### Data shown
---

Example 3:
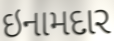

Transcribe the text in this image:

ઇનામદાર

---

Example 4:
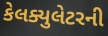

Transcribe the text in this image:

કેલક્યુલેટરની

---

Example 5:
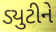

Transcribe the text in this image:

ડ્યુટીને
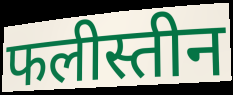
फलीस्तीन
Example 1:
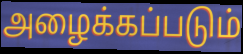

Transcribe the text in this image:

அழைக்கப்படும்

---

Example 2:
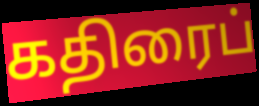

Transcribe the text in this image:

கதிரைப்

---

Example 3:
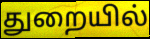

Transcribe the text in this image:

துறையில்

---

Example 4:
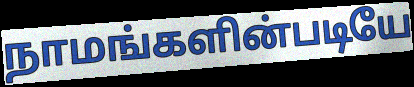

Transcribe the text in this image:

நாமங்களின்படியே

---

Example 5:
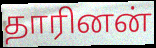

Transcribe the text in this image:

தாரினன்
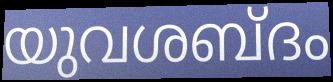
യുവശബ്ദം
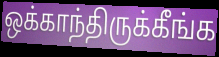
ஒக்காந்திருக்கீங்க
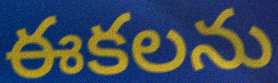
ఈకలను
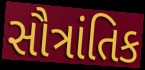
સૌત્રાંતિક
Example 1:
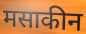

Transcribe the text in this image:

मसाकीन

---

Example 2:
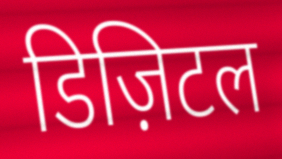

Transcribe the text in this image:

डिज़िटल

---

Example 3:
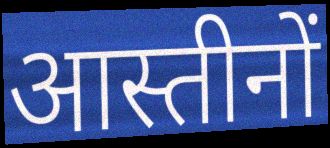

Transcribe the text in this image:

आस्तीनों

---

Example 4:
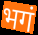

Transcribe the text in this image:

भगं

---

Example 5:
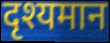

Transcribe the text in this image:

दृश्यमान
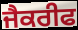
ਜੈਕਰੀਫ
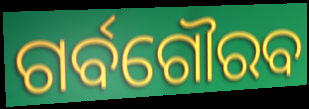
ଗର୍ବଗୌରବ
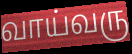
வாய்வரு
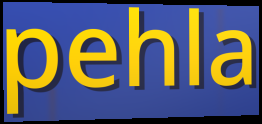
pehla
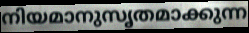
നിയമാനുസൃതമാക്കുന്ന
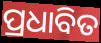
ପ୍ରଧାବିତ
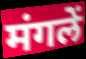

### Required action
The output should consist of every entry above, printed exactly, with the images removed.

### Problem solution
---

Example 3:

Transcribe the text in this image:

ઇનામદાર

---

Example 4:

Transcribe the text in this image:

કેલક્યુલેટરની

---

Example 5:

Transcribe the text in this image:

ડ્યુટીને
फलीस्तीन
Example 1:

Transcribe the text in this image:

அழைக்கப்படும்

---

Example 2:

Transcribe the text in this image:

கதிரைப்

---

Example 3:

Transcribe the text in this image:

துறையில்

---

Example 4:

Transcribe the text in this image:

நாமங்களின்படியே

---

Example 5:

Transcribe the text in this image:

தாரினன்
യുവശബ്ദം
ஒக்காந்திருக்கீங்க
ఈకలను
સૌત્રાંતિક
Example 1:

Transcribe the text in this image:

मसाकीन

---

Example 2:

Transcribe the text in this image:

डिज़िटल

---

Example 3:

Transcribe the text in this image:

आस्तीनों

---

Example 4:

Transcribe the text in this image:

भगं

---

Example 5:

Transcribe the text in this image:

दृश्यमान
ਜੈਕਰੀਫ
ଗର୍ବଗୌରବ
வாய்வரு
pehla
നിയമാനുസൃതമാക്കുന്ന
ପ୍ରଧାବିତ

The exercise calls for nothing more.